Julian Assange ist Ecuadorianer, obwohl er das Land noch nie gesehen hat. Weil Großbritannien ihn aber nicht als Diplomaten akzeptiert, verharrt der Wikileaks-Gründer weiter in der Botschaft in London.

Artikel veröffentlicht am , /dpa
Julian Assange im Fußballtrikot Ecuadors
Julian Assange im Fußballtrikot Ecuadors (Bild: Twitter.com)

Das südamerikanische Land Ecuador hat einen prominenten und weltweit umstrittenen Staatsbürger mehr: Wie am Donnerstag bekannt wurde, besitzt Wikileaks-Gründer Julian Assange seit Dezember 2017 die Staatsbürgerschaft des Landes.
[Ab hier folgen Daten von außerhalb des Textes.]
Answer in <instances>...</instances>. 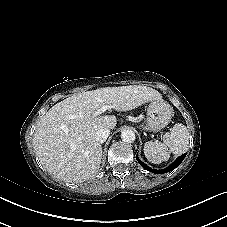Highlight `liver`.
Returning a JSON list of instances; mask_svg holds the SVG:
<instances>
[{"label":"liver","instance_id":"obj_1","mask_svg":"<svg viewBox=\"0 0 227 227\" xmlns=\"http://www.w3.org/2000/svg\"><path fill=\"white\" fill-rule=\"evenodd\" d=\"M158 99V91L140 85L97 89L66 98L37 124L33 143L40 163L65 182L79 183L94 177L102 159V147L94 135L99 129H113L117 119L114 115L93 117V113L104 105L129 111Z\"/></svg>","mask_w":227,"mask_h":227}]
</instances>
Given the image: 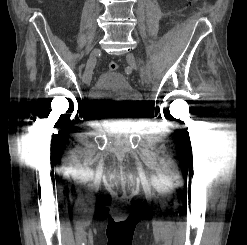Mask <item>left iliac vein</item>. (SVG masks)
Returning a JSON list of instances; mask_svg holds the SVG:
<instances>
[{"mask_svg":"<svg viewBox=\"0 0 247 245\" xmlns=\"http://www.w3.org/2000/svg\"><path fill=\"white\" fill-rule=\"evenodd\" d=\"M127 61L129 62V64L133 67V68H137V61L135 59V57L132 54H127ZM140 76L142 78L143 81H147L148 80V74L146 71L142 70L140 73Z\"/></svg>","mask_w":247,"mask_h":245,"instance_id":"1","label":"left iliac vein"}]
</instances>
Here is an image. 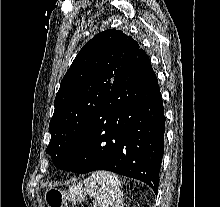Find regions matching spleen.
<instances>
[{
	"mask_svg": "<svg viewBox=\"0 0 220 207\" xmlns=\"http://www.w3.org/2000/svg\"><path fill=\"white\" fill-rule=\"evenodd\" d=\"M87 193L98 207H123L121 181L116 174L98 171L84 180Z\"/></svg>",
	"mask_w": 220,
	"mask_h": 207,
	"instance_id": "obj_1",
	"label": "spleen"
}]
</instances>
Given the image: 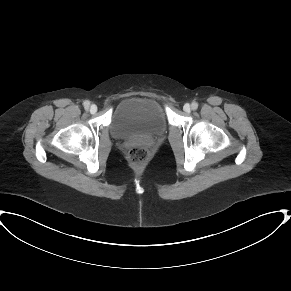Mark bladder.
<instances>
[{
  "instance_id": "obj_1",
  "label": "bladder",
  "mask_w": 291,
  "mask_h": 291,
  "mask_svg": "<svg viewBox=\"0 0 291 291\" xmlns=\"http://www.w3.org/2000/svg\"><path fill=\"white\" fill-rule=\"evenodd\" d=\"M166 117L151 98L132 96L124 99L114 110L109 129L119 141L152 139L166 131Z\"/></svg>"
}]
</instances>
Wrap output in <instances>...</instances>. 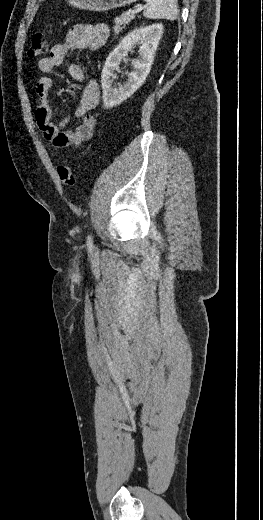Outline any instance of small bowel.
<instances>
[{"instance_id": "1", "label": "small bowel", "mask_w": 263, "mask_h": 520, "mask_svg": "<svg viewBox=\"0 0 263 520\" xmlns=\"http://www.w3.org/2000/svg\"><path fill=\"white\" fill-rule=\"evenodd\" d=\"M107 36L108 28L104 24L74 25L67 31L64 41L54 45L51 48L50 55L41 58L37 63L40 76L35 86L37 96L35 120L44 138L57 149L66 150L71 147H79L82 143L93 138L97 119L89 112L96 107L100 90L97 81L94 79L85 84L74 111L75 118L79 119L80 122L73 129H68V119L59 122L53 119V110L49 100L52 79L47 74L54 67L61 65L72 51L81 49L98 50L104 45ZM68 73L77 82H82L85 79L83 69L76 63L68 66Z\"/></svg>"}]
</instances>
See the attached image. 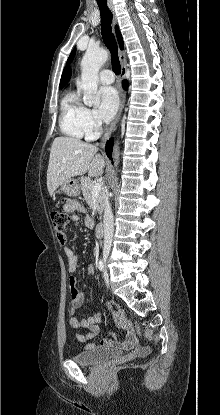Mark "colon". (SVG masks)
Instances as JSON below:
<instances>
[{
	"mask_svg": "<svg viewBox=\"0 0 220 415\" xmlns=\"http://www.w3.org/2000/svg\"><path fill=\"white\" fill-rule=\"evenodd\" d=\"M70 216L67 212L65 211H53L51 213V220H52V224L55 228V230L57 231V234H62L64 228L67 226L68 222H69ZM106 306L107 308L116 316H122L124 315V310L118 306L117 304H115L112 301H107L106 302ZM137 328L138 325H136Z\"/></svg>",
	"mask_w": 220,
	"mask_h": 415,
	"instance_id": "1",
	"label": "colon"
}]
</instances>
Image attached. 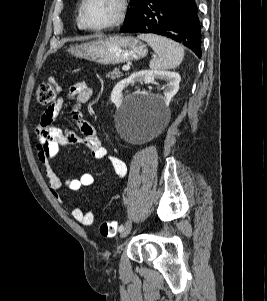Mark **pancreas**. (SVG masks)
I'll use <instances>...</instances> for the list:
<instances>
[{
  "label": "pancreas",
  "instance_id": "obj_1",
  "mask_svg": "<svg viewBox=\"0 0 267 301\" xmlns=\"http://www.w3.org/2000/svg\"><path fill=\"white\" fill-rule=\"evenodd\" d=\"M121 72L119 71V69L118 68H115L113 71H110V72H108L107 74H106V77L108 78V77H111V79L112 80H114V79H118L120 76H121Z\"/></svg>",
  "mask_w": 267,
  "mask_h": 301
}]
</instances>
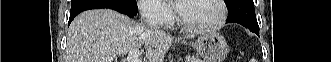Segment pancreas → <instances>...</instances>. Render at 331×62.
<instances>
[{"instance_id": "pancreas-1", "label": "pancreas", "mask_w": 331, "mask_h": 62, "mask_svg": "<svg viewBox=\"0 0 331 62\" xmlns=\"http://www.w3.org/2000/svg\"><path fill=\"white\" fill-rule=\"evenodd\" d=\"M186 60L187 62H202V60L195 56H187Z\"/></svg>"}]
</instances>
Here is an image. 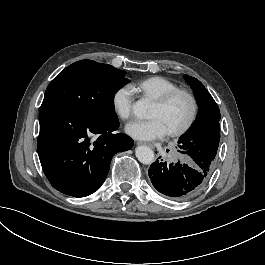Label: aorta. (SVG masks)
<instances>
[{
	"instance_id": "aorta-1",
	"label": "aorta",
	"mask_w": 265,
	"mask_h": 265,
	"mask_svg": "<svg viewBox=\"0 0 265 265\" xmlns=\"http://www.w3.org/2000/svg\"><path fill=\"white\" fill-rule=\"evenodd\" d=\"M148 103L146 99H141L133 105V113L137 118L146 119L149 117ZM135 155L142 164L150 165L154 162V152L150 147L138 146L135 149Z\"/></svg>"
}]
</instances>
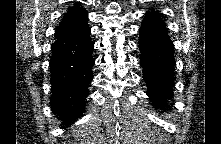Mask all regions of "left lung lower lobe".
I'll return each instance as SVG.
<instances>
[{"instance_id":"0a47b994","label":"left lung lower lobe","mask_w":221,"mask_h":144,"mask_svg":"<svg viewBox=\"0 0 221 144\" xmlns=\"http://www.w3.org/2000/svg\"><path fill=\"white\" fill-rule=\"evenodd\" d=\"M139 32L140 64L147 94L152 105L163 109L168 106V100L173 98L174 45L164 21L155 12L145 14Z\"/></svg>"}]
</instances>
Ein schnelles Ende von Assanges fünfeinhalbjährigem Aufenthalt in der ecuadorianischen Botschaft in London ist aber immer noch nicht abzusehen. Eine Bitte der Regierung Ecuadors um einen Diplomatenstatus für den 46 Jahre alten Australier lehnte das britische Außenministerium ab. Mit einem solchen Status hätte er bei Verlassen der Botschaft einer Festnahme entgehen und zum Londoner Flughafen fahren können.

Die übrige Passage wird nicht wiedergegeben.